- Work instructions -
Show the lines below where "feedback" occurs.

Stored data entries
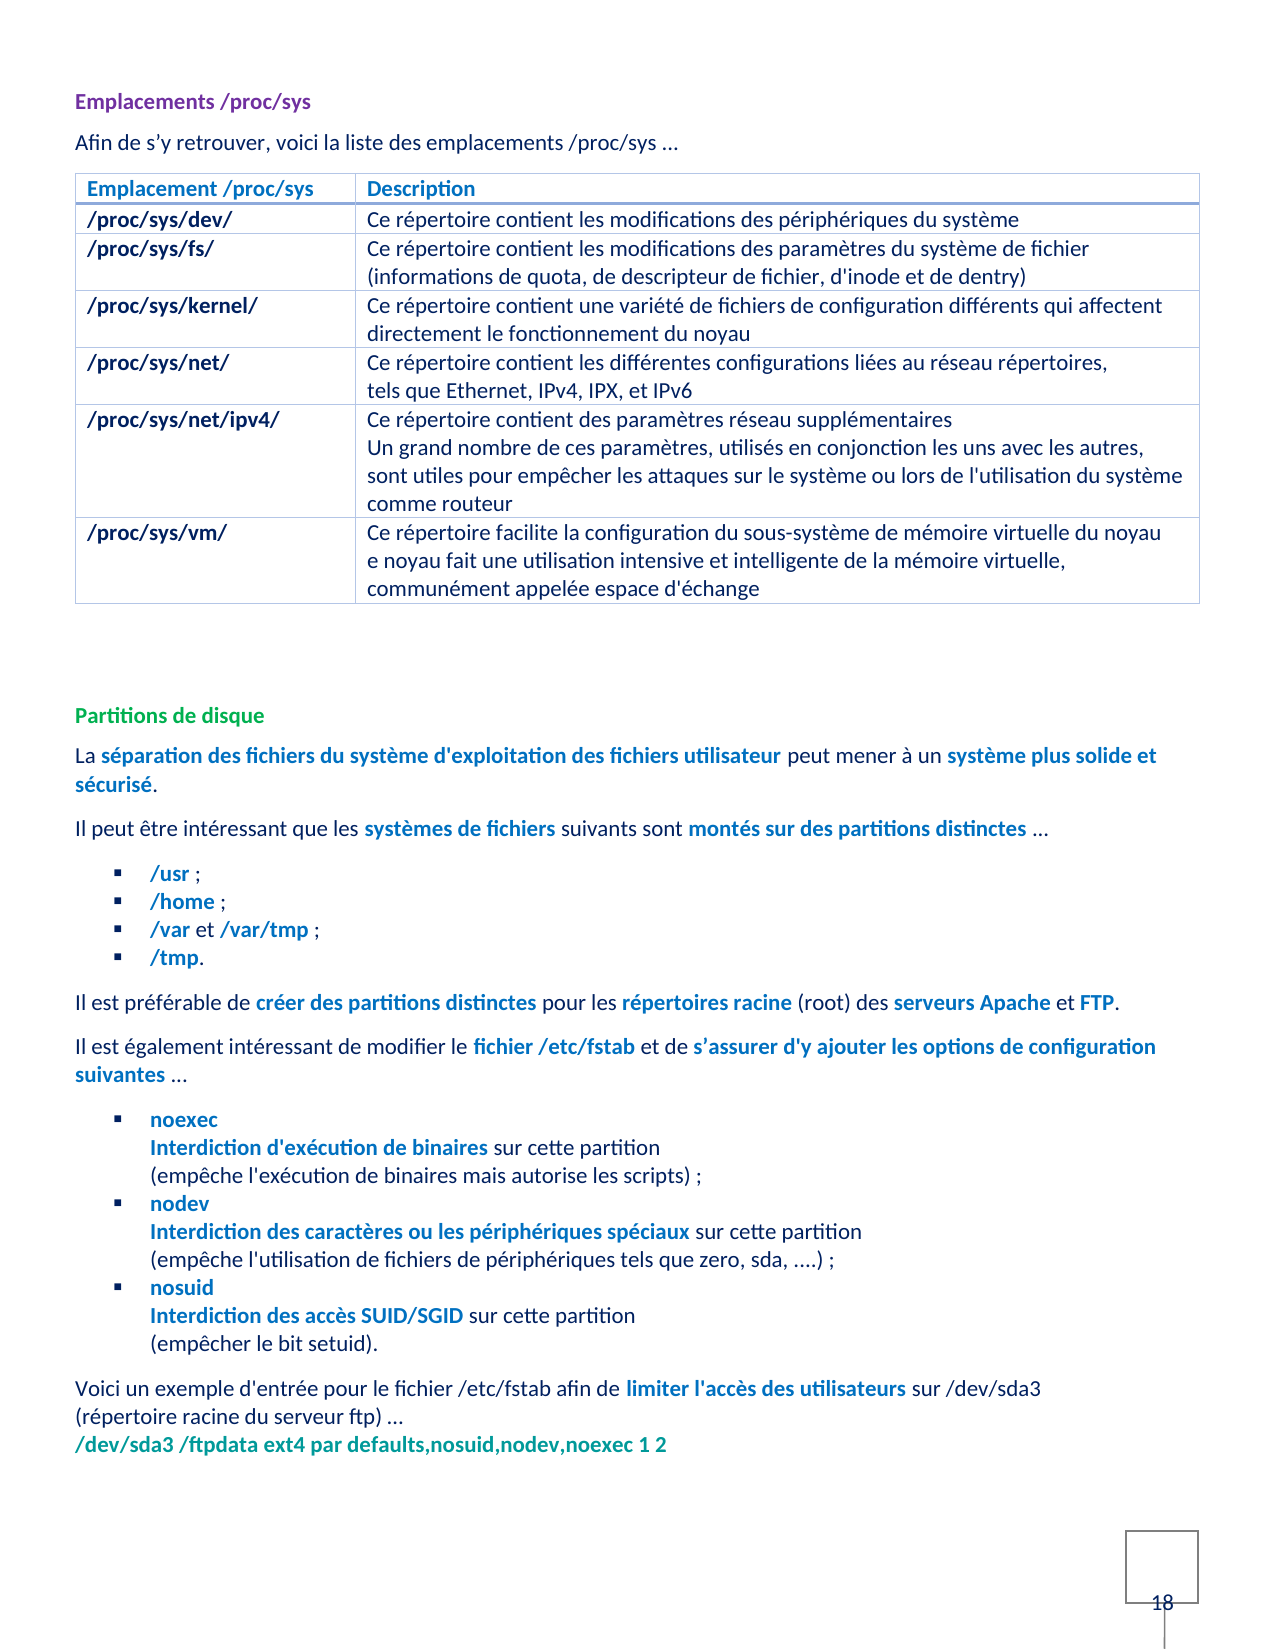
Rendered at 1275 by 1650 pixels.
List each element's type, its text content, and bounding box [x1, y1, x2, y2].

table_cell Ce répertoire contient des paramètres réseau supplémentaires Un grand nombre de ces paramètres, utilisés en conjonction les uns avec les autres, sont utiles pour empêcher les attaques sur le système ou lors de l'utilisation du système comme routeur [356, 405, 1199, 517]
text Il est également intéressant de modifier le fichier /etc/fstab et de s’assurer d'y ajouter les options de configuration suivantes ... [75, 1032, 1200, 1088]
table_cell Ce répertoire facilite la configuration du sous-système de mémoire virtuelle du noyau e noyau fait une utilisation intensive et intelligente de la mémoire virtuelle, communément appelée espace d'échange [356, 518, 1199, 602]
table_header Description [356, 174, 1199, 202]
table_cell Ce répertoire contient les modifications des périphériques du système [356, 205, 1199, 233]
text Il est préférable de créer des partitions distinctes pour les répertoires racine (root) des serveurs Apache et FTP. [75, 988, 1200, 1016]
table_cell Ce répertoire contient les modifications des paramètres du système de fichier (informations de quota, de descripteur de fichier, d'inode et de dentry) [356, 234, 1199, 290]
table_cell /proc/sys/kernel/ [76, 291, 355, 347]
subtitle Partitions de disque [75, 701, 1200, 729]
list nosuid Interdiction des accès SUID/SGID sur cette partition (empêcher le bit setuid). [112, 1273, 1200, 1357]
text La séparation des fichiers du système d'exploitation des fichiers utilisateur peut mener à un système plus solide et sécurisé. [75, 742, 1200, 798]
table_header Emplacement /proc/sys [76, 174, 355, 202]
table_cell /proc/sys/vm/ [76, 518, 355, 602]
list nodev Interdiction des caractères ou les périphériques spéciaux sur cette partition (empêche l'utilisation de fichiers de périphériques tels que zero, sda, ....) ; [112, 1189, 1200, 1273]
text Voici un exemple d'entrée pour le fichier /etc/fstab afin de limiter l'accès des utilisateurs sur /dev/sda3 (répertoire racine du serveur ftp) … /dev/sda3 /ftpdata ext4 par defaults,nosuid,nodev,noexec 1 2 [75, 1374, 1200, 1458]
list noexec Interdiction d'exécution de binaires sur cette partition (empêche l'exécution de binaires mais autorise les scripts) ; [112, 1105, 1200, 1189]
table_cell /proc/sys/fs/ [76, 234, 355, 290]
table_cell Ce répertoire contient les différentes configurations liées au réseau répertoires, tels que Ethernet, IPv4, IPX, et IPv6 [356, 348, 1199, 404]
table_cell /proc/sys/net/ [76, 348, 355, 404]
list /home ; [112, 887, 1200, 915]
text Il peut être intéressant que les systèmes de fichiers suivants sont montés sur des partitions distinctes ... [75, 814, 1200, 842]
text Afin de s’y retrouver, voici la liste des emplacements /proc/sys ... [75, 128, 1200, 156]
table_cell Ce répertoire contient une variété de fichiers de configuration différents qui affectent directement le fonctionnement du noyau [356, 291, 1199, 347]
table_cell /proc/sys/net/ipv4/ [76, 405, 355, 517]
list /tmp. [112, 943, 1200, 971]
subtitle Emplacements /proc/sys [75, 87, 1200, 116]
table_cell /proc/sys/dev/ [76, 205, 355, 233]
list /usr ; [112, 859, 1200, 887]
list /var et /var/tmp ; [112, 915, 1200, 943]
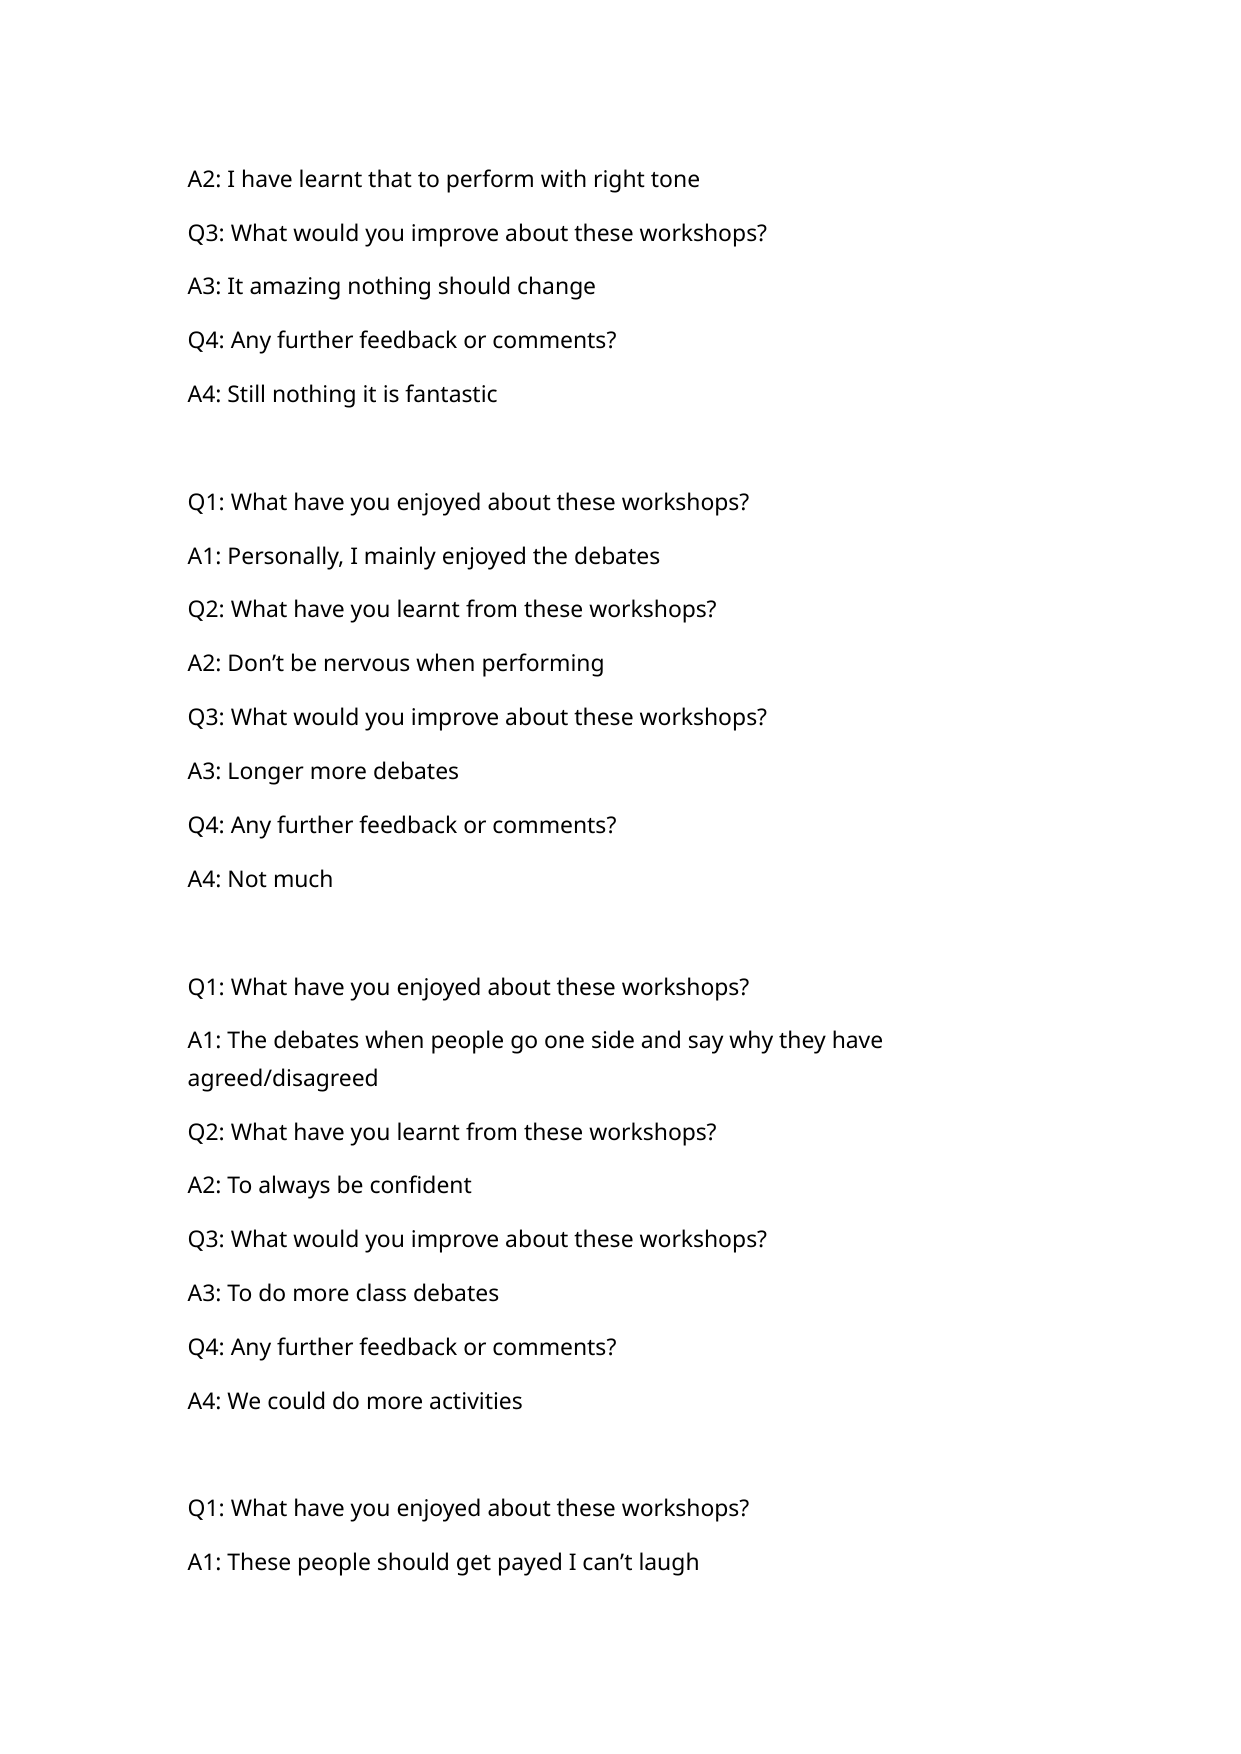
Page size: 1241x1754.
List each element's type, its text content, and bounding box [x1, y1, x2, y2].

text Q3: What would you improve about these workshops? [187, 701, 1053, 733]
text A1: Personally, I mainly enjoyed the debates [187, 539, 1053, 571]
text Q3: What would you improve about these workshops? [187, 216, 1053, 248]
text A1: The debates when people go one side and say why they have agreed/disagreed [187, 1024, 1053, 1093]
text A4: We could do more activities [187, 1384, 1053, 1417]
text Q4: Any further feedback or comments? [187, 1330, 1053, 1363]
text Q1: What have you enjoyed about these workshops? [187, 1492, 1053, 1524]
text Q1: What have you enjoyed about these workshops? [187, 485, 1053, 518]
text A4: Not much [187, 862, 1053, 894]
text Q4: Any further feedback or comments? [187, 323, 1053, 356]
text Q4: Any further feedback or comments? [187, 808, 1053, 841]
text A2: To always be confident [187, 1169, 1053, 1201]
text A3: It amazing nothing should change [187, 270, 1053, 302]
text A1: These people should get payed I can’t laugh [187, 1546, 1053, 1578]
text A4: Still nothing it is fantastic [187, 377, 1053, 410]
text Q2: What have you learnt from these workshops? [187, 593, 1053, 625]
text Q3: What would you improve about these workshops? [187, 1222, 1053, 1255]
text A2: I have learnt that to perform with right tone [187, 162, 1053, 194]
text Q2: What have you learnt from these workshops? [187, 1115, 1053, 1147]
text A2: Don’t be nervous when performing [187, 647, 1053, 679]
text A3: To do more class debates [187, 1276, 1053, 1309]
text Q1: What have you enjoyed about these workshops? [187, 970, 1053, 1002]
text A3: Longer more debates [187, 754, 1053, 787]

- Answer for this exercise -
text Q4: Any further feedback or comments? [187, 1330, 1053, 1363]
text Q4: Any further feedback or comments? [187, 323, 1053, 356]
text Q4: Any further feedback or comments? [187, 808, 1053, 841]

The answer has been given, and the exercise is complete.